I'm nearing what your referring to as "the end of the road". I've thought a lot about it. To address the first issue; It depends...if your me, you will remain very sharp cognitively but be physically totally bedridden. If like many with severe Progressive MS, there is significant brain atrophy, then most likely you would be "out of it".

The second issue is one I am dealing with now. Unless you have retirement savings that can handle $70 - $90 thousand a year, you will be dependent on Medicaid. You can go to a nursing home that will accept the Medicaid. Cheaper options are having a live in caregiver but you need a residence for that. Live in caregivers get approx. $700 week. Factor housing and living expenses on top of that. If I had no loved one to take care of me, the live in caregiver option would be what I want.

There are conditions...at what point can a live in caregiver or loved one not be able to do it anymore? When I would get here, another decision comes into play.

Well call me stupid or blind! I just started a new post, just before I found this one...I am sitting here having heart palpitations and wondering if it is normal with MS!! I was told I was lucky because MS won't kill you??? Boy do I feel stupid!
Why am I taking this expensive medications? They aren't going to help are they?

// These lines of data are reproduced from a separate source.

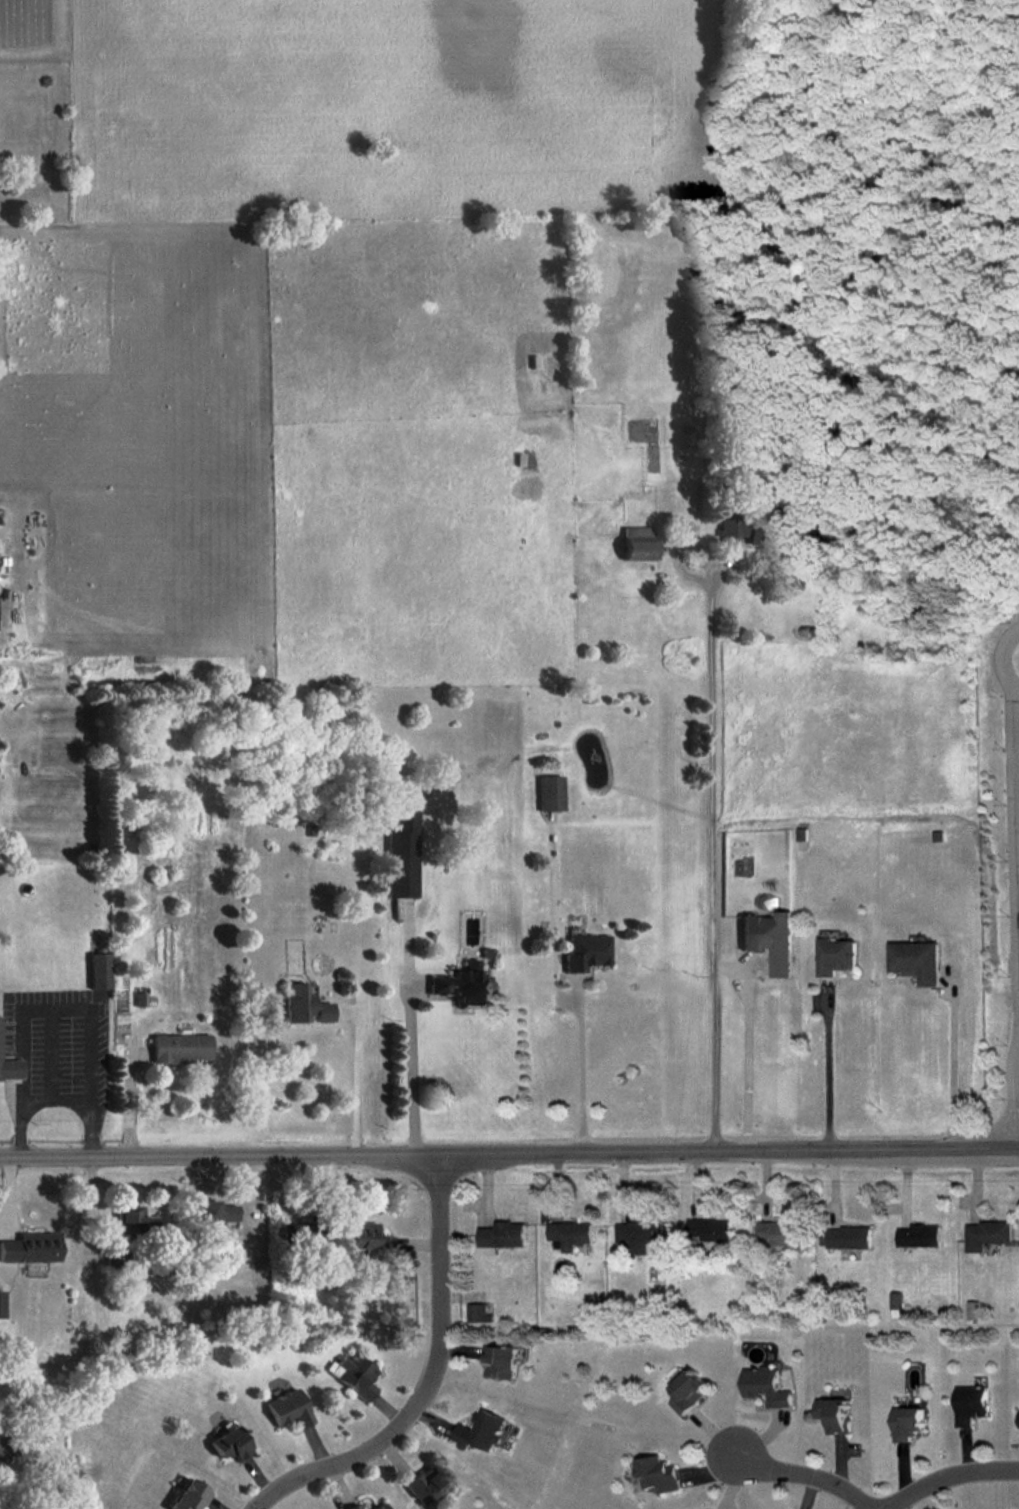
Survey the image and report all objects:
building: (753, 528)
building: (638, 543)
building: (552, 793)
building: (403, 852)
road: (712, 870)
road: (1017, 926)
building: (770, 940)
building: (587, 950)
building: (834, 956)
building: (915, 961)
building: (100, 970)
building: (464, 985)
building: (305, 1005)
road: (59, 1008)
building: (181, 1048)
road: (746, 1053)
road: (951, 1058)
building: (10, 1067)
road: (412, 1067)
road: (579, 1069)
road: (826, 1069)
road: (356, 1078)
road: (56, 1099)
road: (509, 1152)
building: (214, 1212)
building: (133, 1220)
building: (711, 1230)
building: (297, 1232)
building: (781, 1234)
building: (502, 1235)
building: (569, 1235)
building: (639, 1235)
building: (986, 1235)
building: (920, 1236)
building: (849, 1238)
building: (369, 1240)
building: (31, 1248)
building: (2, 1304)
building: (973, 1310)
building: (478, 1315)
building: (501, 1360)
building: (355, 1374)
road: (429, 1379)
building: (765, 1386)
building: (689, 1391)
building: (970, 1405)
building: (290, 1408)
building: (834, 1414)
building: (1018, 1420)
building: (907, 1422)
building: (479, 1432)
building: (231, 1445)
building: (12, 1448)
building: (658, 1475)
road: (798, 1475)
road: (948, 1477)
building: (191, 1496)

I'm 64 and my DH is almost 75. We can't afford to buy groceries or get our truck inspected, but I am paying out a ton of money on medicine to no avail!

I'm having to turn off my internet this week because because when the foundation that was helping me pay for my MS med heard that I had Pt D medicare they cut me off! As has 4 other places. Why am I bothering??

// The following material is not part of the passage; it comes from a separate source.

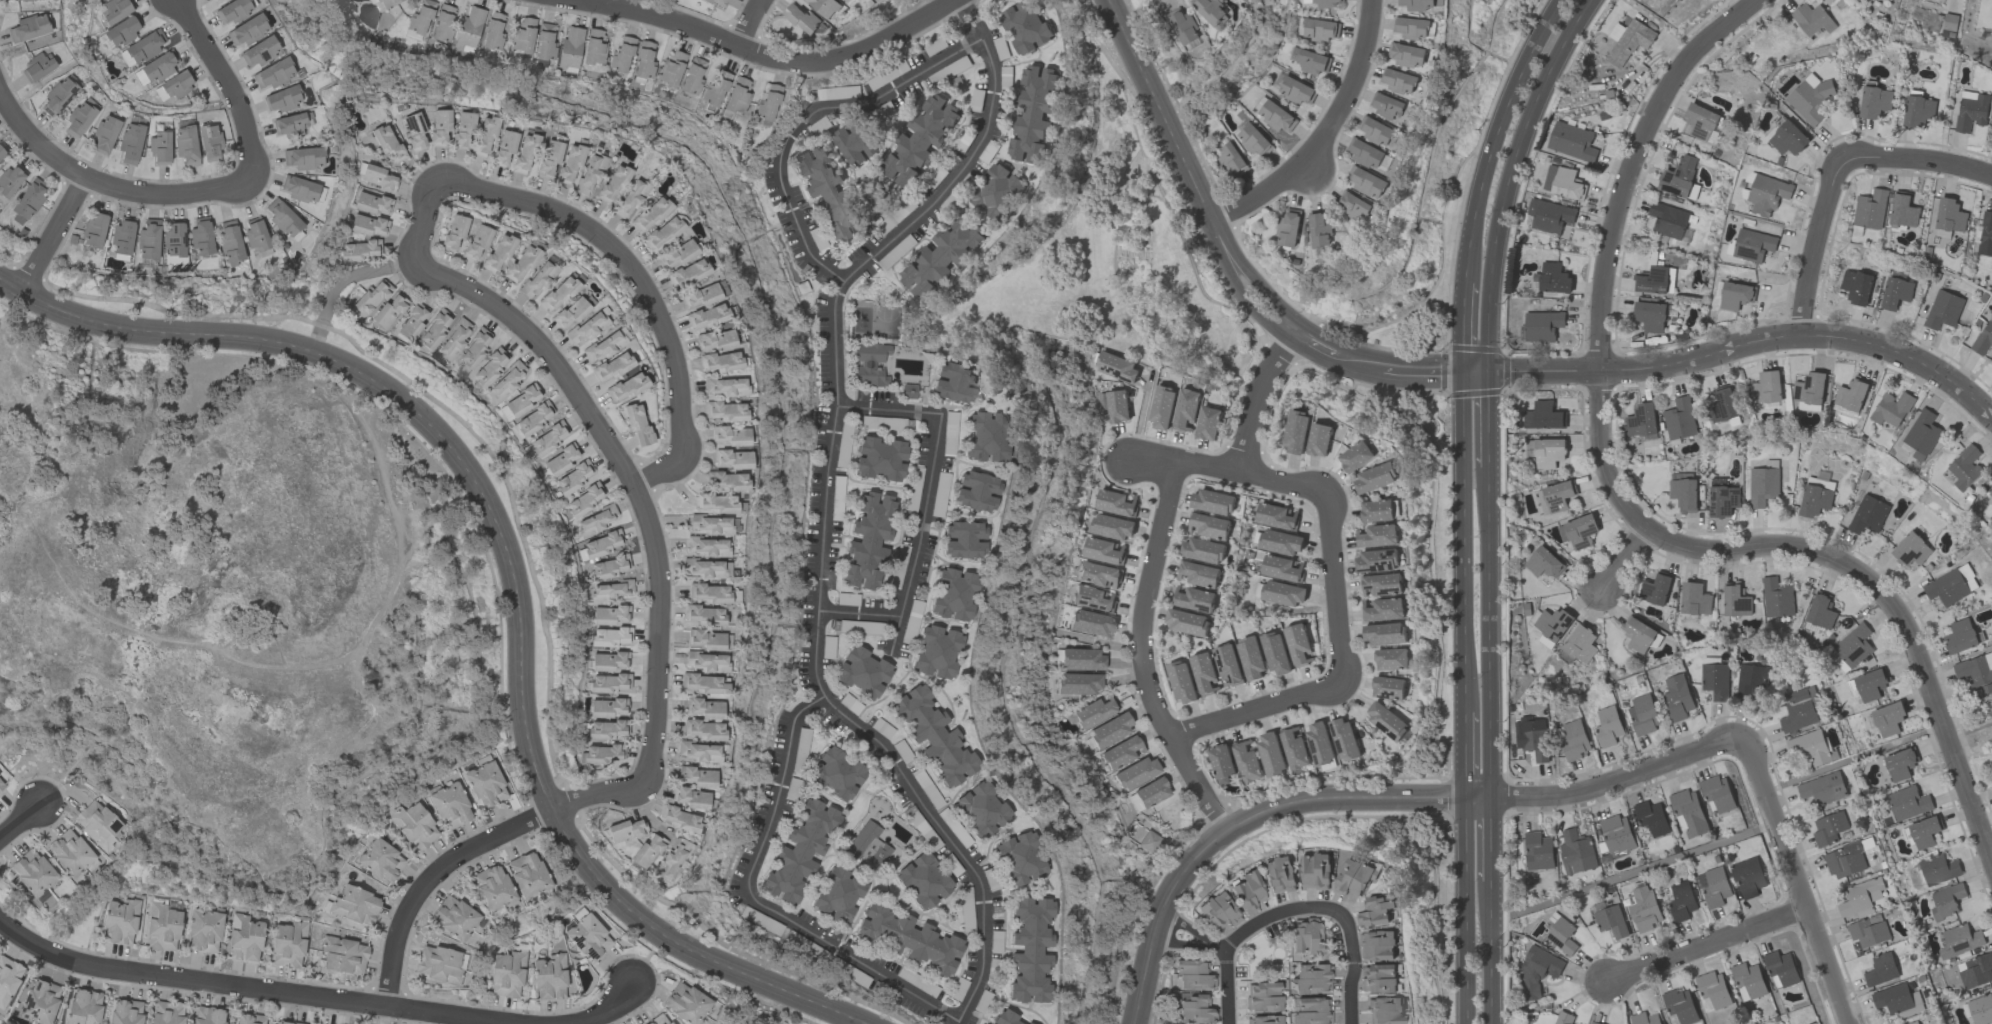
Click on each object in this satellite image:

Well, Sissy, you're bothering because you are still alive, and you still have hope. And you've still got your sense of humour. And your husband loves you.

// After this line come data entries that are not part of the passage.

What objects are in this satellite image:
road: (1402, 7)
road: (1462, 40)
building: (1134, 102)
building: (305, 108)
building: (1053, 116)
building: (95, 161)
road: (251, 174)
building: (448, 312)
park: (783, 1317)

Me myself, I wish I could see the benefit of dmds. When I was first diagnosed, ooh 15 years ago, everyone I knew kept talking about let's call her Jane, who wouldn't take any dmds. "Oh she's not giving herself a chance, if you take them you'll be much better."

Mmmm. She died of "MS complications" a few years back. She was 49. She'd had MS for more than 20 years. I'm 43, and honestly I can't see things turning out too much different. I've taken the drugs from week one, and I am basically stuffed.

So why bother? In my case, the drugs are $1 a shot. I really wish I knew whether it is doing anything to help. Without hope, there's nothing, so I keep hoping.

Well, that was cheery. Sorry.

Australia has a pharmaceutical benefit fund, so Copaxone costs about $32 a month.
I used to be very compliant, but it's hard to keep taking a drug that to the naked eye is not helping. Yes, I know, go and try another one, but to me, it's like a broken pencil - no point.

Sissy, have you contact Gilenya for copay assistance?

http://www.gilenya.com/c/paying-for-gilenya

misslux, Thank you, yes they were helping me until last friday when they foundout that I am now getting PT D medicare and told me they could no longer help, as they consider " The PT D" the only help you need. Same way with NORD and every single lead I was given and followed up on.

I had cards from 5 different companies for meds that my Drs gave me. They helped me save $250 a month. But when I was put on Pt D on Jan 1st I got the same message from every one of them. I take 2 different insulin meds a day and Pt D will not pay for the syringes or needles either!! Those can run up to $175 a mo. How can you take insulin without them???

My co/pay went from $130 to $500+ overnight. And don't forget about the donut-hole!!

Ugh, I'm sorry. What a nightmare.

That's just a nightmare, Sissy.

Now I am not suggesting anything at all, but in Australia, they give heroin addicts free needles. I remember being ropable when I had to pay for syringes, swabs and disposal containers. I was on Beta at the time.

Copaxone, it's like all this and a free set of steak knives. Good luck.